Saturday’s Google Doodle will pay tribute to the late Stephen Hawking, perhaps the most famous scientist of his time, who sought to explain the universe to millions of people.
The work of the famous British theoretical physicist and cosmologist focused on improving our understanding of black holes – dying stars that collapsed on themselves, forming a core of such density and strong gravitational pull. that nothing, not even light, can escape.
Saturday is Hawking’s 80th birthday (he), and to honor his contribution to science, Google dedicated a Doodle video to Hawking that highlights a black hole in the center of the illustration. In the 2-minute pixelated video, a computer-generated voice similar to Hawking’s recounts his distinguished life, including quotes about life and the universe that reflect his unwavering optimism.
The video shows how he continued to advance his research despite a form of amyotrophic lateral sclerosis known as Lou Gehrig’s disease, which gradually crippled him after being diagnosed at the age of 21. had predicted.
His family, who approved of the computer-generated voice narrating the video, told Google they would have been delighted to see his life story told in a brief but creative video.
“He would have found it important to show that he never let the challenges of his physical condition limit his power of expression or his determination to have an impact on the world he lived in,” his family said. “We hope his example provides inspiration and hope on a global scale to all who face great challenges during this difficult time.”

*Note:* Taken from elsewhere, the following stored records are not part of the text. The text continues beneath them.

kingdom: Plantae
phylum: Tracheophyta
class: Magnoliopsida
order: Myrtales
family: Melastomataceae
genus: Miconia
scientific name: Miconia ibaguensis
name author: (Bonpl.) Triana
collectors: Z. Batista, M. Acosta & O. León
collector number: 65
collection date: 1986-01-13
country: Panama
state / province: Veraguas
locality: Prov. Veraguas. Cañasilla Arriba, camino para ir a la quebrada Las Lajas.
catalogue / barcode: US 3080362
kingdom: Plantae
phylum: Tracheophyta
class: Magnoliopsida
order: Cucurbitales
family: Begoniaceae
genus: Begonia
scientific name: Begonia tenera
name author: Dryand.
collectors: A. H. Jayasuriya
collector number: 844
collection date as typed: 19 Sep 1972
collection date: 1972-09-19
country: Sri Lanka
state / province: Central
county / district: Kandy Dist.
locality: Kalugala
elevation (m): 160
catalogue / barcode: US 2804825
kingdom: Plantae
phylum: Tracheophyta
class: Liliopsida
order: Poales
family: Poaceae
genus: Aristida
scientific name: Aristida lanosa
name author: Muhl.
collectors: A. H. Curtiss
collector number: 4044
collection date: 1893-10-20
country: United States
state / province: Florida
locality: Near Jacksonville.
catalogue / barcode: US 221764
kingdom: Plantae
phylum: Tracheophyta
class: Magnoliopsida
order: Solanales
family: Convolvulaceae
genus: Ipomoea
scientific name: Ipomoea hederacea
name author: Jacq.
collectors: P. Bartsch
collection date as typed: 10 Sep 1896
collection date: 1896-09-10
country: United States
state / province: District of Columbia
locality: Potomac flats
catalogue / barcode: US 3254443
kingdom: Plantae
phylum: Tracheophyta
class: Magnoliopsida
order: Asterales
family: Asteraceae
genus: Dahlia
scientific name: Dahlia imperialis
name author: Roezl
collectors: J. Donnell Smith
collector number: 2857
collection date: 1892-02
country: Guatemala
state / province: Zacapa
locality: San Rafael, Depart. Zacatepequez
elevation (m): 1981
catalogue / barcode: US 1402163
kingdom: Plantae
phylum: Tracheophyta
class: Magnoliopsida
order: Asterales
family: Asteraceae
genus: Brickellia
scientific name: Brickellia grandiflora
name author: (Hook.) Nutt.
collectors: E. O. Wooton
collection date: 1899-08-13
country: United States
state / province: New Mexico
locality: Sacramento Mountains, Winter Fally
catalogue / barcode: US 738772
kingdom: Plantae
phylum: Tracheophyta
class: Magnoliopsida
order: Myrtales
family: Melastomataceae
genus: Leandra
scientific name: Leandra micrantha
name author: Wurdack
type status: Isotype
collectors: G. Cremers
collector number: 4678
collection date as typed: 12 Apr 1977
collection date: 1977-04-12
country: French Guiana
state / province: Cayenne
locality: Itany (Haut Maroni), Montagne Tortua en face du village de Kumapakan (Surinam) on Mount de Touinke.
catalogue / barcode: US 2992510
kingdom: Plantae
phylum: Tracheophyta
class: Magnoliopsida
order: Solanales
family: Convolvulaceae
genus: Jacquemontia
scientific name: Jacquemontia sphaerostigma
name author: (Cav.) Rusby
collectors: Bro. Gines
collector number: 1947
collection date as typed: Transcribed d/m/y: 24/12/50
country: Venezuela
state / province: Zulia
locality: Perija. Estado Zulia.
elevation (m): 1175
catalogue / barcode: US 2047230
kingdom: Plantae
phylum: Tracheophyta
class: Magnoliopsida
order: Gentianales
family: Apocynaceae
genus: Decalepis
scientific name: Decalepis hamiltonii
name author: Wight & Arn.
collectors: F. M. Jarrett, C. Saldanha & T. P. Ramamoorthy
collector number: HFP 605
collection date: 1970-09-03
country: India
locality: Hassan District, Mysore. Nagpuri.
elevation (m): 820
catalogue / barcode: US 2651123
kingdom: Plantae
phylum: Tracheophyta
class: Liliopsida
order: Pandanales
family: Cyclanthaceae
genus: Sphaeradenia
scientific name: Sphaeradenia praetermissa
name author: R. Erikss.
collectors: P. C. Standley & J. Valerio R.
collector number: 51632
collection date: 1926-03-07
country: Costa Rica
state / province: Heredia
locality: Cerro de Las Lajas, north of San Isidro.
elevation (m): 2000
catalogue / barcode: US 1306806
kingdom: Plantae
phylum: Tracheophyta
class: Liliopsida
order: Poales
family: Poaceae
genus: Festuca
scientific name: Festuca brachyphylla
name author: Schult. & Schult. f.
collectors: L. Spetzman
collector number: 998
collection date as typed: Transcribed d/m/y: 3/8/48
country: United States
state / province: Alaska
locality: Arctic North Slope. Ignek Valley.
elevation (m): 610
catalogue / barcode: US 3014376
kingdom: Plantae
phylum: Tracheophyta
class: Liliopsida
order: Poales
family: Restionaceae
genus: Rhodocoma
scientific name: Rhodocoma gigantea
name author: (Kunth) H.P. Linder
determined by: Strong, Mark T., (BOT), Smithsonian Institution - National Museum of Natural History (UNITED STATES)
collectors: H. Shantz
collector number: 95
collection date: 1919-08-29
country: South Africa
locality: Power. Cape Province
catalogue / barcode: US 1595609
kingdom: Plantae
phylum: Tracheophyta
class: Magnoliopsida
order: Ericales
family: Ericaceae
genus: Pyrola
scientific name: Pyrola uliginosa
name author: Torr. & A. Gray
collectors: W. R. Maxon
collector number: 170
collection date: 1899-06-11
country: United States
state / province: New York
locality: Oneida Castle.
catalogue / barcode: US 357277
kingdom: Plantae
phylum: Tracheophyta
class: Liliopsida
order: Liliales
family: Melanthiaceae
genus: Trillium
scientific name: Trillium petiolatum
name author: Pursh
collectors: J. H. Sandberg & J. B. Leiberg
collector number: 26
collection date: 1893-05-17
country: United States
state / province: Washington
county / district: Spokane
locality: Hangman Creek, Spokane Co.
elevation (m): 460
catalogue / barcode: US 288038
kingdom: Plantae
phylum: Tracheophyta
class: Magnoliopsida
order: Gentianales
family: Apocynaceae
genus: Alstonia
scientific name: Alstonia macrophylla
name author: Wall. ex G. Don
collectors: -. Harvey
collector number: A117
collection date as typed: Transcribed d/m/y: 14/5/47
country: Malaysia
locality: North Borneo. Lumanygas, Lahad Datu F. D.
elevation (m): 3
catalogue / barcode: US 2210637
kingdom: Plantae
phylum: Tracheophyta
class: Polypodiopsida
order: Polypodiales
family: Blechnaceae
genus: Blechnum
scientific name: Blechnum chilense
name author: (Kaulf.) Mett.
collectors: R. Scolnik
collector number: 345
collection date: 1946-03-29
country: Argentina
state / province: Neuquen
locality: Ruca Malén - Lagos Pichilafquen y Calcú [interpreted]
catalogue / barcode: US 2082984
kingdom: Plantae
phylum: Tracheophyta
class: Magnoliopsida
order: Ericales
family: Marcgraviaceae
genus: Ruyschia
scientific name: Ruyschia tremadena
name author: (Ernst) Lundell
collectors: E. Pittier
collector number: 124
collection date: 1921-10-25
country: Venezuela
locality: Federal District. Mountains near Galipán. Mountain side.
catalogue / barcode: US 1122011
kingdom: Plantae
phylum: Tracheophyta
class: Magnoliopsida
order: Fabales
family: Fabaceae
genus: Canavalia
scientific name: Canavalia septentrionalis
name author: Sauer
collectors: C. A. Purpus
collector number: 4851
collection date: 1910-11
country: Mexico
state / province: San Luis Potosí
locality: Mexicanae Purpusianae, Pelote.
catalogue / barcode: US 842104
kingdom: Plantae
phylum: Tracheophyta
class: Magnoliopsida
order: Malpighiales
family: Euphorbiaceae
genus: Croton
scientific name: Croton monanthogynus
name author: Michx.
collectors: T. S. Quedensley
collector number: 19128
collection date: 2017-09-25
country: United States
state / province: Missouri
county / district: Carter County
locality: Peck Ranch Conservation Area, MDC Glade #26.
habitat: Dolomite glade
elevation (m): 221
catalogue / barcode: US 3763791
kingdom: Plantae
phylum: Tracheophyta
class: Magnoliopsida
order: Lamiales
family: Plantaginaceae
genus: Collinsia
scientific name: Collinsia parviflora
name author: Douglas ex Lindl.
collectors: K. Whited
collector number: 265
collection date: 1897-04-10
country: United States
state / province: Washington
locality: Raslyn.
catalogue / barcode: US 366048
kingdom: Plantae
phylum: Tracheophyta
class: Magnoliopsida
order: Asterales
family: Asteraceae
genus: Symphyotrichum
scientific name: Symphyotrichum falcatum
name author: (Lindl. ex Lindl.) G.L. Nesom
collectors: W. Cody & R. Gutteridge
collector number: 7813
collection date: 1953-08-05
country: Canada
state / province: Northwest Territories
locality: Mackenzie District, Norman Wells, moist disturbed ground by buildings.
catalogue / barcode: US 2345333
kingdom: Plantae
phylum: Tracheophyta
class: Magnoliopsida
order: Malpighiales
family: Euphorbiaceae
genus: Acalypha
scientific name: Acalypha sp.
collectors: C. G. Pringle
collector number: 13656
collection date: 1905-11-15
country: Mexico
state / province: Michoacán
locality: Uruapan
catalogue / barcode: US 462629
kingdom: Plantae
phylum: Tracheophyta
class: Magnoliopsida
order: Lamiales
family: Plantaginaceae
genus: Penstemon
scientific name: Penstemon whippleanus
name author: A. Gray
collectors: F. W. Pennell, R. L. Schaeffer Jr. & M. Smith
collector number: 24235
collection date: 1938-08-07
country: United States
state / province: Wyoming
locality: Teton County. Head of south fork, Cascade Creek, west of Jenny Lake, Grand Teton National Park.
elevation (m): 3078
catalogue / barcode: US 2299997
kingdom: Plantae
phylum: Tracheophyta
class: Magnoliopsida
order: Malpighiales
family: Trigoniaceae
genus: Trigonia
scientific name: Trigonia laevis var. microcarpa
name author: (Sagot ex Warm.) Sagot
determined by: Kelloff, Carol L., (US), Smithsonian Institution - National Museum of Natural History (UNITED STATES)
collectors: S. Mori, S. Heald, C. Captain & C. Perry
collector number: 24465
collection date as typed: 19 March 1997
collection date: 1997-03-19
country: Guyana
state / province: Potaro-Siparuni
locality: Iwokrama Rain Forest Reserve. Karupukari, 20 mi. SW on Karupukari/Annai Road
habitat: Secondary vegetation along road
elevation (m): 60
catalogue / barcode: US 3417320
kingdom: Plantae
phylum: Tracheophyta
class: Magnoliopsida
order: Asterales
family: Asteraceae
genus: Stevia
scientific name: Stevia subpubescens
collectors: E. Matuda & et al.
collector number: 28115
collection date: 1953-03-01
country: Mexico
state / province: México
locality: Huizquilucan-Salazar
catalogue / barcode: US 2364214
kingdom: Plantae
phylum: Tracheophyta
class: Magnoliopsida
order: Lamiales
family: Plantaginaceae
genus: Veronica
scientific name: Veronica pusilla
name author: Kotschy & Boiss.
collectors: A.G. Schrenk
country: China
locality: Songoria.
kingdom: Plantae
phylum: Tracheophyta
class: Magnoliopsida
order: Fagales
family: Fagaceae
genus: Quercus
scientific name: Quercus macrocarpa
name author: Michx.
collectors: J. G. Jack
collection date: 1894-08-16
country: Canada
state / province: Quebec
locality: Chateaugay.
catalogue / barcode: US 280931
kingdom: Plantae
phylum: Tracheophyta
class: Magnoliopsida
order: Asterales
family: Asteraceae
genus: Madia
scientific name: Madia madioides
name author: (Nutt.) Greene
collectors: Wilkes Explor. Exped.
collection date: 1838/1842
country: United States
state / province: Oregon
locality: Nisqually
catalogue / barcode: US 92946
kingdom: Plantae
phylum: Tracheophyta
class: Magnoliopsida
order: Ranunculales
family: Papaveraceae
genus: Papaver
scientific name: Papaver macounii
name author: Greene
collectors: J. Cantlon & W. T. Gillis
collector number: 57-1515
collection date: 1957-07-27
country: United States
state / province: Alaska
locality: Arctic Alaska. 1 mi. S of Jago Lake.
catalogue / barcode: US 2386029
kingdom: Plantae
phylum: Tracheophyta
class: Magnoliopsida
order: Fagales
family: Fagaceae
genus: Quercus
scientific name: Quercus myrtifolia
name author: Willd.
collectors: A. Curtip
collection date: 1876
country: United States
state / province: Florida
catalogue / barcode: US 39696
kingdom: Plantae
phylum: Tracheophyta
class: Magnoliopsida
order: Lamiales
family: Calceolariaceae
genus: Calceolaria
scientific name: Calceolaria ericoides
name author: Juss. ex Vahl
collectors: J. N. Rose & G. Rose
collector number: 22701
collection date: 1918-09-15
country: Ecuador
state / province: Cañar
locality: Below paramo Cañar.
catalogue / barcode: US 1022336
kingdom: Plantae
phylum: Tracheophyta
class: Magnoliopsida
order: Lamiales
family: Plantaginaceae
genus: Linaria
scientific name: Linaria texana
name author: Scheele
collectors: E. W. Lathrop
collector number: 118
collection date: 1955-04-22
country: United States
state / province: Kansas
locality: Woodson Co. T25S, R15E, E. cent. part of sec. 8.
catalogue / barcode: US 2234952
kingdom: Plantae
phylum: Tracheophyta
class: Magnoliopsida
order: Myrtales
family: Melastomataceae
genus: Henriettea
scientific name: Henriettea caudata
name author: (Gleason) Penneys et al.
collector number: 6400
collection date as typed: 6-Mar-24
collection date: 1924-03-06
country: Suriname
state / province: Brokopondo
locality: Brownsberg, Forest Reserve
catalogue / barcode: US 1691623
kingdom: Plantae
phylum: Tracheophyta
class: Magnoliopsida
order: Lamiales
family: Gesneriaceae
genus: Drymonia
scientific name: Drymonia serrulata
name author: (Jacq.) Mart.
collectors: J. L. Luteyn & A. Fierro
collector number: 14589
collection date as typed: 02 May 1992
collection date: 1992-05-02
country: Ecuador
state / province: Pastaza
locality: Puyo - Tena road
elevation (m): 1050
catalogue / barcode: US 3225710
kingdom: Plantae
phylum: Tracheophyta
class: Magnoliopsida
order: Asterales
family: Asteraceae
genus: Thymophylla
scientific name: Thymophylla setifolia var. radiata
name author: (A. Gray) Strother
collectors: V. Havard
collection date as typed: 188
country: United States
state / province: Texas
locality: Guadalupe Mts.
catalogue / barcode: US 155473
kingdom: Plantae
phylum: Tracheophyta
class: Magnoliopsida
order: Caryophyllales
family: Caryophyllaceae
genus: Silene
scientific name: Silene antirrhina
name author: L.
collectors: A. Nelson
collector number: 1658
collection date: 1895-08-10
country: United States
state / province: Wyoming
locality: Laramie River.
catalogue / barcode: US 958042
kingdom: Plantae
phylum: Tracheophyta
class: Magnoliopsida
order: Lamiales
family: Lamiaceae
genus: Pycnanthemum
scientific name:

One of his greatest contributions was the theoretical prediction that black holes emit radiation that will eventually evaporate, often referred to as Hawking radiation. At first, he thought his discovery in 1970 was actually the result of an error in his calculation. But he was finally convinced that his formula was correct.
Hawking was also a prolific author, who wrote to explain the origin and expansion of the universe to readers unfamiliar with scientific theories. His 1988 book A Brief History of Time was hugely popular, selling over 10 million copies and translated into 35 languages. It also spawned similar Hawking books, including The Universe in a Nutshell and A Briefer History of Time.
The Doodle was illustrated by Doodler Matthew Cruickshank, who said his visual approach was heavily influenced by the evolution of computer graphics over Hawking’s lifetime.